"Terjatuh bukanlah kosa kata yang menyenangkan. Bahkan dalam urusan perasaan. Aku tidak ingin terjatuh lagi. Aku bukan hujan."
- [ b u k a n ] HUJAN
Short story
• Random tentang Renjun
• Word bisa kurang dari 500
Enjoy guys!!
Kamu bukan untuk dilupakan. Kamu terlalu indah untuk tidak menyimpan kenangan. . . . . . .
Sudah sewindu, dan senja kembali membawa memori tentang kamu. Tentang kita yang dulu.
Sewindu yang lalu, dengan motor vespa andalanmu, dan helmet bogo kesukaanmu. Dibawah langit kemerahan, sepulang sekolah menengah atas kamu dengan energi seolah tak pernah menguap membawaku mengelilingi Bandung. Mampir sebentar di kedai pinggir jalanan yang tak begitu ramai, menikmati panekuk sore yang dihidangkan dengan lelehan madu.
"Tambah es kopi satu ya bang!," acungan jempol abang pelayan sudah membuatmu menutup mulut.
"Kok satu doang?,"
Secangkir teh lemon hangat kamu sodorkan begitu saja ke arahku.
"Baru sembuh, jangan kebanyakan es," katamu dengan gelengan kepala sebagai isyarat.
"Dikit doang kok," agaknya aku sedikit merajuk demi segelas es kopi.
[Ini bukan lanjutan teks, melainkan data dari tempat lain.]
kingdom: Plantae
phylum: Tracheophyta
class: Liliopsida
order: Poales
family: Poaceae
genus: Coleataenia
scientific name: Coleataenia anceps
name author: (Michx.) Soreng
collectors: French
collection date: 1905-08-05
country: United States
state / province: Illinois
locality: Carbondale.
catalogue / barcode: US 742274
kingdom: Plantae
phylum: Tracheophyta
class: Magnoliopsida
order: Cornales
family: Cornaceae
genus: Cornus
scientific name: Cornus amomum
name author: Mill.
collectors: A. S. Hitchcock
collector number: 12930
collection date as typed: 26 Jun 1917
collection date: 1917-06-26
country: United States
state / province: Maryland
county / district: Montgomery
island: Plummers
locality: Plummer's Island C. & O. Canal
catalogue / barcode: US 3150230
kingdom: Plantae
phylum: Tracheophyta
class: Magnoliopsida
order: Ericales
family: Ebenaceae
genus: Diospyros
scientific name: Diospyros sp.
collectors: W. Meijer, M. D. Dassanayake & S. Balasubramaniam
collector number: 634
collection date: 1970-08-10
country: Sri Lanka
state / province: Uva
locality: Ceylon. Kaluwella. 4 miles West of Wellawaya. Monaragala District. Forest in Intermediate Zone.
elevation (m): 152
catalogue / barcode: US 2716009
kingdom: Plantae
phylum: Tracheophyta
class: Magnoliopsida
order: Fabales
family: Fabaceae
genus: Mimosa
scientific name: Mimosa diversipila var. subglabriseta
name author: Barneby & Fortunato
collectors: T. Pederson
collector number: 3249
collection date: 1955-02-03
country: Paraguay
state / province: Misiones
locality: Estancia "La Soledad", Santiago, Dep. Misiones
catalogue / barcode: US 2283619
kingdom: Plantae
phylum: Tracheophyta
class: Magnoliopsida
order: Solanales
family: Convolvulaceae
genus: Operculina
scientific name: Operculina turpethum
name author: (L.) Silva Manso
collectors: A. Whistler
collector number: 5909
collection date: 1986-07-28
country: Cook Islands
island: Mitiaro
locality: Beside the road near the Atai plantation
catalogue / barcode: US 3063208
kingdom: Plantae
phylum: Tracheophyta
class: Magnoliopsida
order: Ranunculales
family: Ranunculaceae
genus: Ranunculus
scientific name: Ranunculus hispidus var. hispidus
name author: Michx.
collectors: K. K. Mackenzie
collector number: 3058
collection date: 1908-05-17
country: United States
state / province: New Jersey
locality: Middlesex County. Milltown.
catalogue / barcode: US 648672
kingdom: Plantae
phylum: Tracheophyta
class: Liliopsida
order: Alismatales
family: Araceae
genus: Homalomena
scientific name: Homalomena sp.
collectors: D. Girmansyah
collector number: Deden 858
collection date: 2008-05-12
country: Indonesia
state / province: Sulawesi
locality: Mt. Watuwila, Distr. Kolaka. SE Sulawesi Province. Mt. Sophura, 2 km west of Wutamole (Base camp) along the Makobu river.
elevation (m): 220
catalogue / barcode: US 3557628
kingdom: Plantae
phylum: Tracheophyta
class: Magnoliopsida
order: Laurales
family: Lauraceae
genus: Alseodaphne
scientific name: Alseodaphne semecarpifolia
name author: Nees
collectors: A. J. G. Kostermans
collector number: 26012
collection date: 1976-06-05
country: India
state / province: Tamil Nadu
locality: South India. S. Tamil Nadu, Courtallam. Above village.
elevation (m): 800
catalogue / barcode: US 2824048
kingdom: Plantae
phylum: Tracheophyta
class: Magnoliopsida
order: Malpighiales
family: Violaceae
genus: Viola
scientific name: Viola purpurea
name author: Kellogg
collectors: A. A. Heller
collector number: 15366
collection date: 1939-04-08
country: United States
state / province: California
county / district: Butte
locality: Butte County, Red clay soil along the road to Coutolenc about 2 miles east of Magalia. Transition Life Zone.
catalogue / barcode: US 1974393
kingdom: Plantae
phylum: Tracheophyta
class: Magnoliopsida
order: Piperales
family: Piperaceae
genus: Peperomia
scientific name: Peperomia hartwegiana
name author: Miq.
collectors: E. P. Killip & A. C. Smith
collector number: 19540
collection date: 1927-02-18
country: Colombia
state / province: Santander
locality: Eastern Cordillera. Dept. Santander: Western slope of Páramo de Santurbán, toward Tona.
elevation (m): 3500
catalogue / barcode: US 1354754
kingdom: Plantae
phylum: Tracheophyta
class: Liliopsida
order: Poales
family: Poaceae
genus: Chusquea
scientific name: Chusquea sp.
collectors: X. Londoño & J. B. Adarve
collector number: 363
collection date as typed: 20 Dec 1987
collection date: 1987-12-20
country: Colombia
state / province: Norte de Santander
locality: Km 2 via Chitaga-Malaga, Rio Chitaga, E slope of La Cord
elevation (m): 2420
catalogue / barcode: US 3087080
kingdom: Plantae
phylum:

Tapi kamu justru mencubit pipiku main main.
"Bandel banget sih anaknya bu Wanda,"
"Sakit!, ih.."
Kamu tertawa kencang. Melihatku menukikkan alis dalam dalam justru membuatmu tertawa lepas.
Dulu, kamu memang tidak begitu romantis. Bisa dibilang jarang intesitas kamu berlaku manis. Namun tetap saja. Aku selalu rindu, apapun itu tentang kamu. Tentang kita yang dulu.
"Masih ada bimbel gak?," di lahan parkir sekolah yang masih terlihat ramai, kamu menyerahkan helmet bogo coklat ke arahku.
Hanya gelengan yang kamu terima.
"Anterin ziarah ke makam ayah, boleh?,"
Dengan senyum yang entah mengapa merekah tipis, aku mengangguk pelan.
Aku tahu, sebentar lagi, sepanjang perjalanan pulang dari makam, pundakmu akan bergetar. Kamu menangis, seiring jarak semakin jauh memisahkanmu dengan makam ayahmu.
Dulu, walau tidak banyak hal manis yang sempat terukir. Namun caramu membagi duka dan tawa, sudah cukup menoreh kenangan. Begitu dalam. Hingga urusan rindu ini terlalu sulit aku atasi sendiri.
Hingga hari itu tiba. Ketika jembatan layang yang penuh pejalan kaki menjadi saksi bisu hubungan kita berakhir. Di bawah senja yang sedikit kelabu, kamu berucap seolah tidak ada frasa lain yang dapat membawa kabar baik.
"Maaf, aku ga bisa nerusin hubungan ini,"
Kenapa?
Pertanyaan itu teredam hiruk pikuk pejalan kaki. Hanya mimik yang mampu mengutarakan.
"Kita begini begini aja dari jaman SMA, aku ga bisa bawa hubungan ini ke jenjang selanjutnya, aku ga mampu,
Lagian, aku bakal kuliah di Jerman, hasil bidik misi. Aku bakal ninggalin kamu di Indonesia dong,"
Kamu sempat tertawa di tengah suasana kelabu.
"Aku cuma ga mau aja, biarin kamu nungguin aku yang sendirinya gak tau kepastiannya gimana,"
Aku terdiam. Memang benar yang kamu ucapkan. Hubungan yang tak jua menunjukkan perkembangan, dan kepastian yang enggan memberi jawaban. Mungkin saatnya aku menerima sesuatu yang lain. Menerima sebuah perpisahan.
"Kamu pantas mendapat yang lebih baik,"
Yang aku rasakan terakhir kali, sebuah pelukan perpisahan. Hangat, namun membekas.
Ups! Gambar ini tidak mengikuti Pedoman Konten kami. Untuk melanjutkan publikasi, hapuslah gambar ini atau unggah gambar lain.
Arjun, mungkin lebih nyaman jika aku panggil alumni. Karena siapa tahu bisa reuni kembali.